PAGE EXTRACT
7In the heyday of Tony Blair’s “Cool Britannia”, art was indeed presented as a solution to increase employability, minimise crime and foster aspiration, but also, to regenerate deprived areas left impoverished by deindustrialisation. The Thatcher government had already been keen on the idea of regeneration because it was an American import, but it was New Labour who decided to invest more money in such schemes, bolstered until 2008 by favourable economic conditions, but also helped in great measure by the belated introduction of a National Lottery in Great Britain, which John Major approved in 1994, but which was going to benefit the cultural policy of New Labour when it came to power three years later. Artistic interventions outside of traditional institutions thus became a new major feature in Britain, supported by State money, but also by private funding which Margaret Thatcher had encouraged and New Labour did not renege on, and by Lottery money which is difficult to define as either strictly public — it is redistributed by the Treasury and then by the Arts Council — or private — it is a form of voluntary contribution by ticket buyers, even when they envisage it more as the possibility of coming into a huge sum than as a philanthropic act.

WHAT YOU NEED TO DO
1. Condense the paragraph of the passage on British arts policy that begins "In the heyday of Tony Blair's" into a short bulleted list that keeps its main facts.
2. According to the passage on British arts policy, in what year did John Major approve the National Lottery?

DATASET EXTRACT
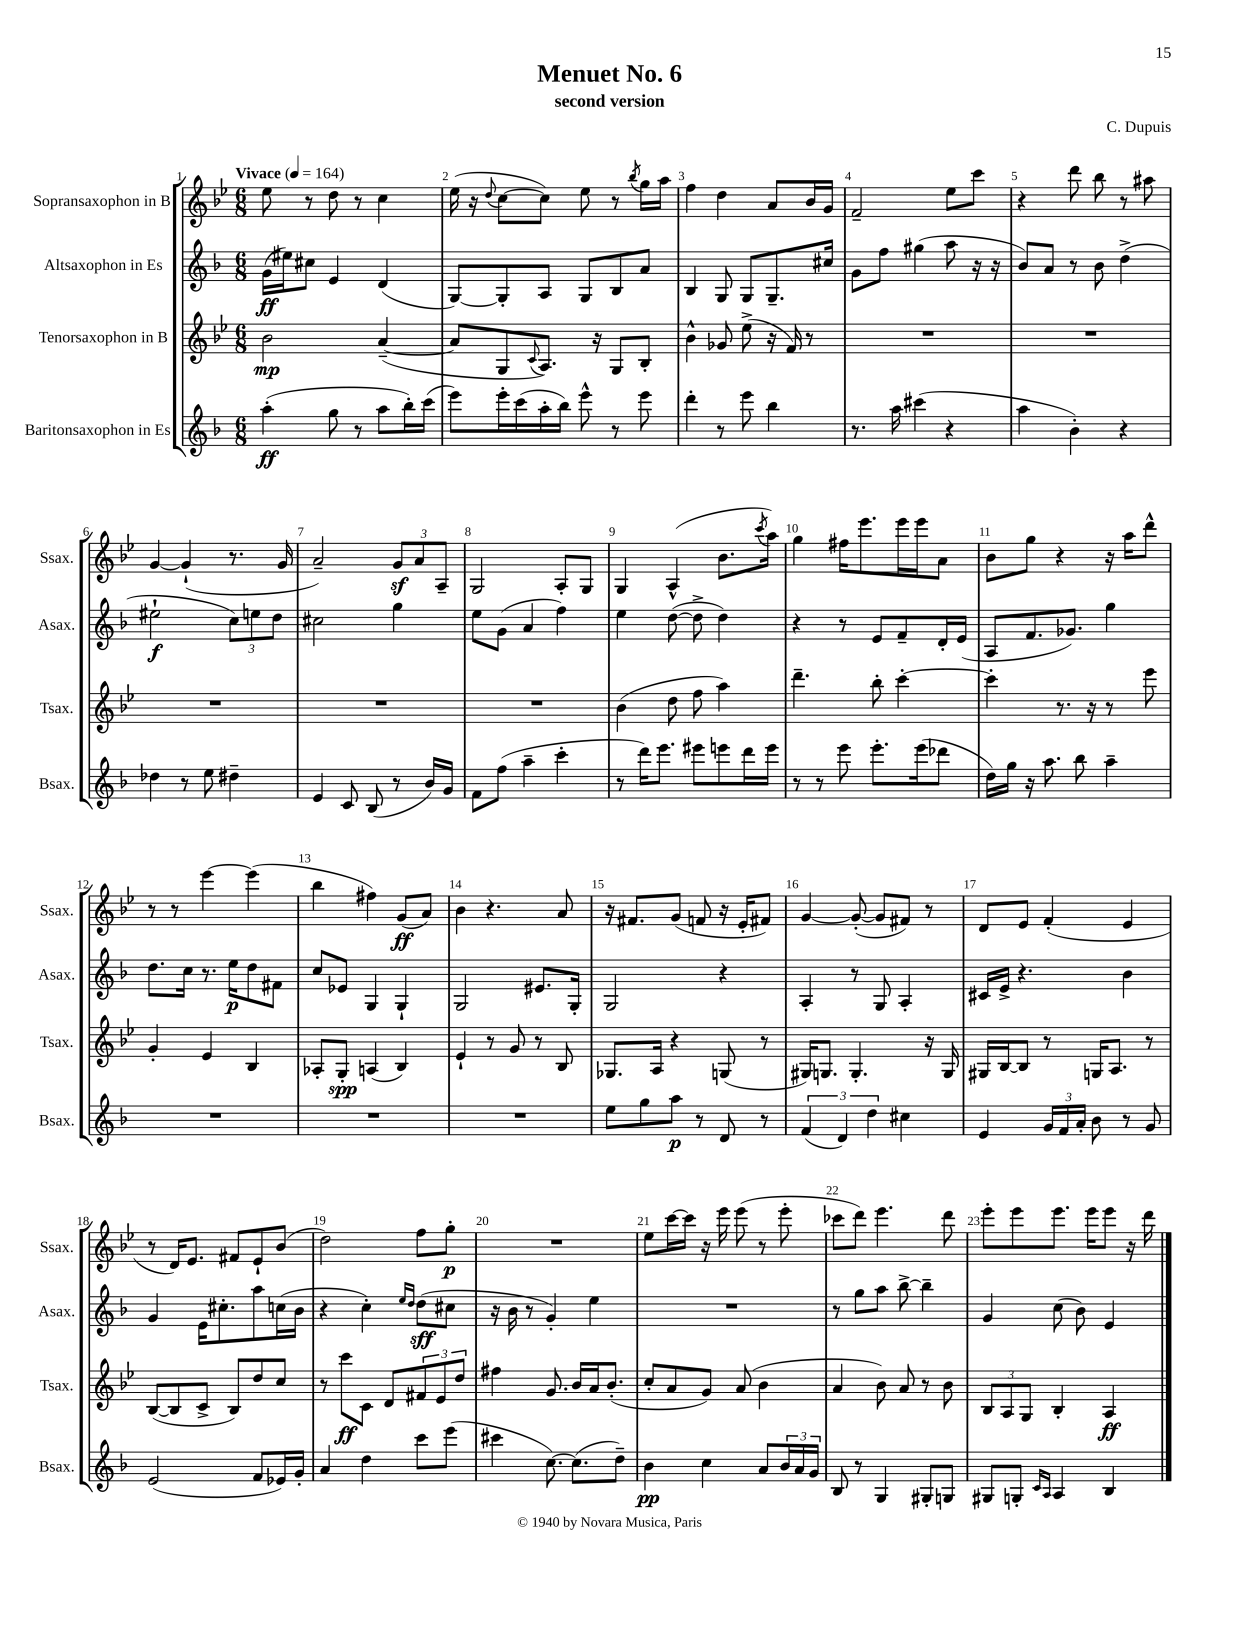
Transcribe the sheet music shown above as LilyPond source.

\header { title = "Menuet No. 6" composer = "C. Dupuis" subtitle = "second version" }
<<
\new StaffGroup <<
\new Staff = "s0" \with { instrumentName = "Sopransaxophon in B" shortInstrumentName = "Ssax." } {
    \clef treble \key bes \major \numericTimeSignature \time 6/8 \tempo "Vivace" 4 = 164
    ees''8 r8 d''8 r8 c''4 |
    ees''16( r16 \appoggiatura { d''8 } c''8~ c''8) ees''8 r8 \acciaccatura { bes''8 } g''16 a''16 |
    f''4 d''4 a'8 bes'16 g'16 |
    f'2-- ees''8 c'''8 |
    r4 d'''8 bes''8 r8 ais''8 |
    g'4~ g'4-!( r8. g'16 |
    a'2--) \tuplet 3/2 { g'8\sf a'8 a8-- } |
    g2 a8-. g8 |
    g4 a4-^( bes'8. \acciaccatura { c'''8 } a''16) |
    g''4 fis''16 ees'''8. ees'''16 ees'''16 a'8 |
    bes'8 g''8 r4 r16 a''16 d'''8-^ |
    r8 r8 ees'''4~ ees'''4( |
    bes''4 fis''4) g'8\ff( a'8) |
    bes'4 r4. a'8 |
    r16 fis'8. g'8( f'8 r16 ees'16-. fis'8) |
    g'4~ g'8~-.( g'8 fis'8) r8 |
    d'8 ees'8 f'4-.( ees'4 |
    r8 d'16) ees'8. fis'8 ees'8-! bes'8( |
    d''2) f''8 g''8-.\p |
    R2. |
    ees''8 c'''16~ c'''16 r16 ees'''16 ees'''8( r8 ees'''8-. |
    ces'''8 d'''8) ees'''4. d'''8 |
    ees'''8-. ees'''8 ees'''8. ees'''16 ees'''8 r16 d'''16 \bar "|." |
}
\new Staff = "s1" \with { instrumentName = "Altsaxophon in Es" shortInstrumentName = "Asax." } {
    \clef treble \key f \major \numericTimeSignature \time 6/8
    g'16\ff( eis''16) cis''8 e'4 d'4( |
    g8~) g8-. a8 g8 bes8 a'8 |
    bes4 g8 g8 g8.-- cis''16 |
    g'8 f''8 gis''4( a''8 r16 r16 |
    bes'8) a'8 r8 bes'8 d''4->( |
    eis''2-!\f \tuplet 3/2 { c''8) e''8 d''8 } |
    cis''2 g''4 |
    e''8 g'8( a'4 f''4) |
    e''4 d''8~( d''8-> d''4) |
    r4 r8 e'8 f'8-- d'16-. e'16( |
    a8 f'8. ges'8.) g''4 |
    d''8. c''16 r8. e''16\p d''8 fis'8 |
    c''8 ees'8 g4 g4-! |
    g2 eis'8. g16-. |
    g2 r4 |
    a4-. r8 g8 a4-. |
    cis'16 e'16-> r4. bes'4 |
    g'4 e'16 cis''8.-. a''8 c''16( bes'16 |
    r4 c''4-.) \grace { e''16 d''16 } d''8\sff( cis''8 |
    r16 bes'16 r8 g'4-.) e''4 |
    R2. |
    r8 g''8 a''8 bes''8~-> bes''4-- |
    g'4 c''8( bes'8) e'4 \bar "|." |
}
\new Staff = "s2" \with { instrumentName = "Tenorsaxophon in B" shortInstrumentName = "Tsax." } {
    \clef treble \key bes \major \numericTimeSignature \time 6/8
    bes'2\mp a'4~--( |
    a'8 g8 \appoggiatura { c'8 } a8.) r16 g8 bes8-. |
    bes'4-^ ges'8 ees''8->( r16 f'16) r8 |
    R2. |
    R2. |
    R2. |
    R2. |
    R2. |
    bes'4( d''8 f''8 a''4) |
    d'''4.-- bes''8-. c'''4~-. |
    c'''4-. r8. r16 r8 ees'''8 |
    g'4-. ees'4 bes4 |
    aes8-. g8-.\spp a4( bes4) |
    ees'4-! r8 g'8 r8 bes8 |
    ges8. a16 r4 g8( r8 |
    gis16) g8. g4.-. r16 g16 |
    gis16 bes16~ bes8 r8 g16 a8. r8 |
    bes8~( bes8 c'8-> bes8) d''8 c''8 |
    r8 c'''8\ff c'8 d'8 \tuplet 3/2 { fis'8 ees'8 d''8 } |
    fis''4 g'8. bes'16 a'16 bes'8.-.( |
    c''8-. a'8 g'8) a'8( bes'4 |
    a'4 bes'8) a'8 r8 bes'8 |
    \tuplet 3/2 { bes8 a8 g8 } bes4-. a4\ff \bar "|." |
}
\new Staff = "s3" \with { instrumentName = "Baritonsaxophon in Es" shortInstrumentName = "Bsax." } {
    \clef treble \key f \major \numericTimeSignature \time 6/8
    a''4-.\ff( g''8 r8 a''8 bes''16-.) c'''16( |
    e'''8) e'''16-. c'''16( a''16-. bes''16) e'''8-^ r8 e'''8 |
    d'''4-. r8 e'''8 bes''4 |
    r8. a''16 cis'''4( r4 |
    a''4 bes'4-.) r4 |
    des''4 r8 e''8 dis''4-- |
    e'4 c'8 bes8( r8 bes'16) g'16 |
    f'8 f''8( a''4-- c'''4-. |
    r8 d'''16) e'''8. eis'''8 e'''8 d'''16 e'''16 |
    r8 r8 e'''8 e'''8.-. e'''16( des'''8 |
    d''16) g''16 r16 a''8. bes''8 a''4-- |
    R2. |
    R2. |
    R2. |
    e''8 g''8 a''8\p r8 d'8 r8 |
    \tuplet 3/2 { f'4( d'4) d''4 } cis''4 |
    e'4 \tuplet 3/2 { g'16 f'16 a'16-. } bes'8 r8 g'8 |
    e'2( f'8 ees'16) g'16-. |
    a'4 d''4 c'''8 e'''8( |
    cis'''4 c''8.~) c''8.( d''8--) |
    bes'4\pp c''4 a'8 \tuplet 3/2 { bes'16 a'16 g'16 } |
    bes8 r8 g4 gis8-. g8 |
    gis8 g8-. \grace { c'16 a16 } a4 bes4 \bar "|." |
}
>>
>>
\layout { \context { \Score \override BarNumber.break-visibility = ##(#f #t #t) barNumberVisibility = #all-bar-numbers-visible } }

RESULTS OF THE TASKS
1.
- Under Tony Blair's "Cool Britannia," art was promoted as a way to raise employability, reduce crime, encourage aspiration and regenerate areas impoverished by deindustrialization.
- The Thatcher government already favored regeneration, an American import, but New Labour put more money into such schemes.
- This investment was helped by favorable economic conditions until 2008 and by the National Lottery, which John Major approved in 1994 and which benefited New Labour's cultural policy after it took power three years later.
- Artistic interventions outside traditional institutions became a major feature in Britain. They were funded by the State, by private money that Thatcher had encouraged and New Labour kept, and by Lottery money.
- Lottery money is hard to classify. It is partly public because the Treasury and the Arts Council redistribute it, and partly private because it is a voluntary contribution from ticket buyers, even if they see it more as a chance to win a large sum than as philanthropy.

2. 1994